QUILT 2.023: A Phase 3, Open-Label, 3-Cohort Randomized Study of N-803, in Combination With Current Standard of Care VS Standard of Care as First-Line Treatment for Patients With Advanced or Metastatic NSCLC.
This is a phase 3, open-label, 4-cohort study (3 randomized cohorts and 1 single-arm cohort). Participants enrolled in each cohort will be treated as detailed below. Each study cohort will be analyzed separately. Treatment will continue for up to 2 years, or until the patient experiences confirmed progressive disease or unacceptable toxicity, withdraws consent, or if the investigator feels that it is no longer in the patient's best interest to continue treatment. Patients will be followed for disease progression, post-therapies, and survival through 24 months after the first dose of study drug.
• Age ≥ 18 years old.
• Able to understand and provide a signed informed consent that fulfills the relevant IRB or Independent Ethics Committee (IEC) guidelines.

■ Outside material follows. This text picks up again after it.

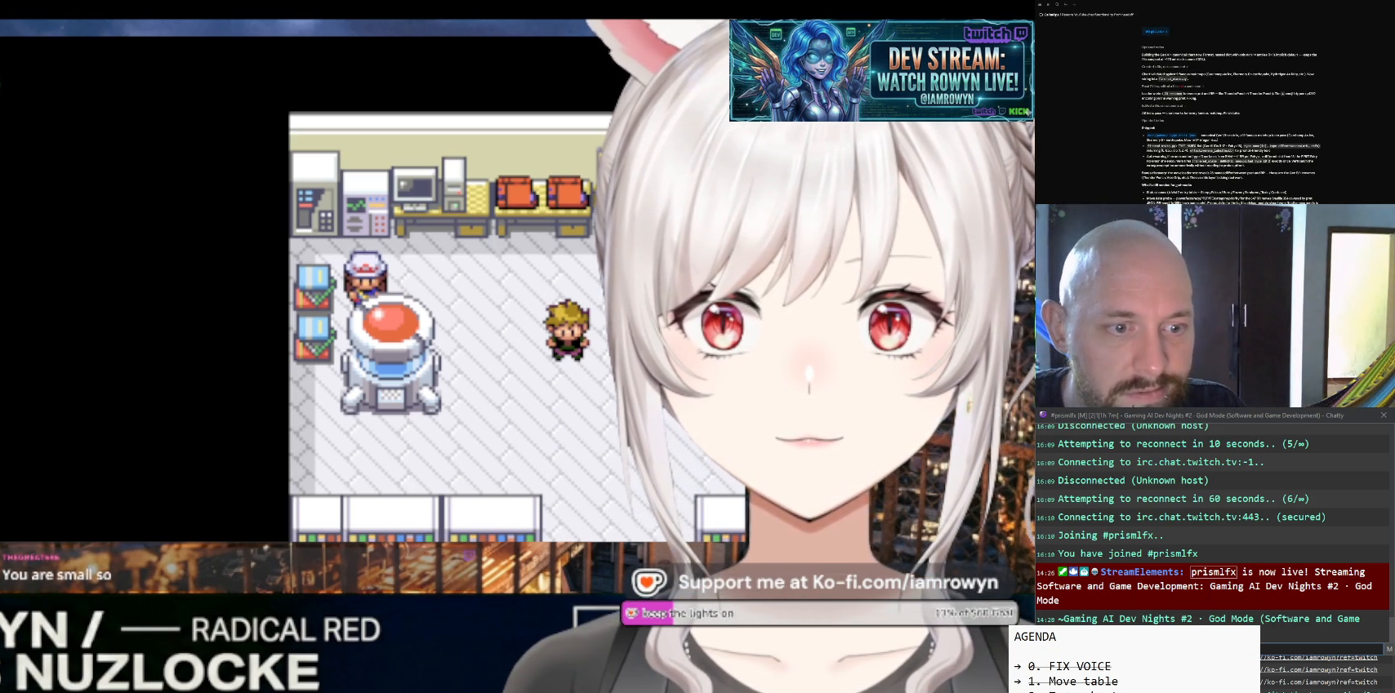
{"buttons": ["DPAD_DOWN"], "events": []}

• Histologically-confirmed stage 3 or 4 NSCLC disease. Subjects with stage 3 disease must not be candidates for treatment with surgical resection or chemoradiation.
• Subjects must not have received prior systemic chemotherapy for advanced or metastatic NSCLC. Previous neoadjuvant/adjuvant chemotherapy is allowed if completed ≥ 6 months before diagnosis of metastatic disease. Subject's with newly-diagnosed stage 4 NSCLC may have previously received systemic chemotherapy for stage 3 NSCLC.
• For Cohort A only: NSCLC tumors must have PD-L1 expression (i.e. a TPS ≥1%) as determined by an FDA-approved test.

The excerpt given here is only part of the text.